The CMPA’s report Towards the Right Balance [link: http://www.cmpa-acpm.ca/cmpapd04/docs/submissions_papers/piaa/com_home-e.cfm] outlines a number of “common sense” reforms and “achievable improvements.” What do you think are the most important reforms to the medical liability system in Canada?
One of the areas where we think there are unnecessary circular flows of money is when the government exercises its right to recover its subrogated health care costs from both physicians and hospitals.
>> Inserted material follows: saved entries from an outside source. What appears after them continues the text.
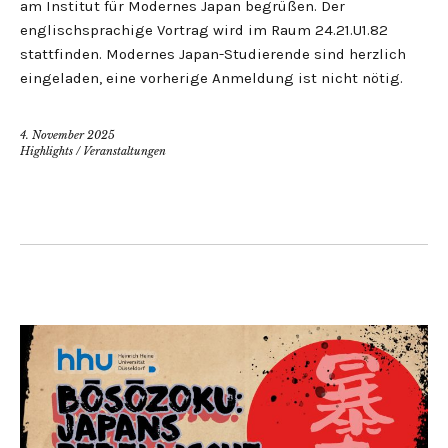
am Institut für Modernes Japan begrüßen. Der
englischsprachige Vortrag wird im Raum 24.21.U1.82
stattfinden. Modernes Japan-Studierende sind herzlich
eingeladen, eine vorherige Anmeldung ist nicht nötig.
4. November 2025
Highlights
/
Veranstaltungen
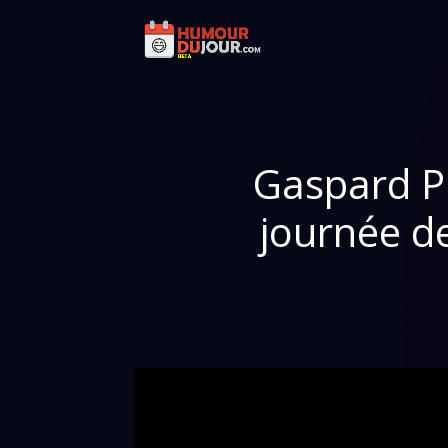
Gaspard Pr
journée de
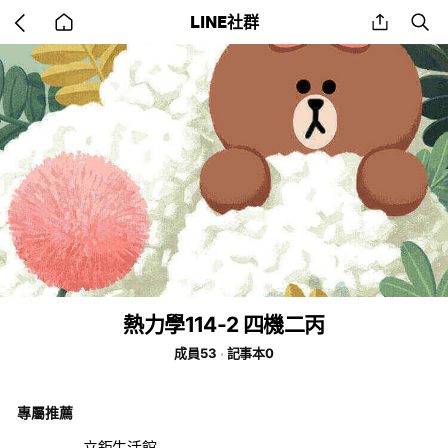
Go
share
se
LINE社群
back
to
home
熱力學114-2 四機二丙
成員53
記事本0
專屬推薦
立鉅生活館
This flow is circular because arguably whenever the government collects substantial amounts of money via subrogated health care costs, the costs of liability insurance for doctors and hospitals goes up as well, and that is a cost that the government has to pay later on when it sets health care budgets.
But it’s not a benign circular flow. There are transactional costs involved, since often the government hires its own lawyers to advance their subrogated claims. We’ve also had cases where the plaintiffs and the CMPA have agreed on an amount of settlement, but we cannot agree with the government, so the plaintiff does not receive their money for a year or two while the CMPA argues with the government about what costs they will recover.
I think it’s a simple administrative matter, and they can simply agree to stop collecting that money.
In Canada the CMPA defends physicians and the CNPS defends nurses. Are there other mutual defence societies in Canada covering allied health professionals or do AHPs rely on private insurance or coverage through their workplace?
There is the new law in Ontario, but for the most part it’s private insurance. I’ve had discussions with pharmacist’s professional associations and regulatory bodies, and they have several possible sources for liability coverage. Our view is that it doesn’t matter where coverage comes from as long as each health professional is adequately insured.
I am told that some of the smaller health professional groups, such as physician assistants, have trouble getting private coverage since there are often so few of them in this country. This problem is exacerbated since most other health professionals deal with liability coverage at the provincial level. This prevent national risk pooling that could lower costs and combine small risk pools in order to make them attractive to private insurers. And sometimes within provinces there are two or three competing insurance sources, further reducing the size of risk pools. Sadly that’s the Canadian reality right now.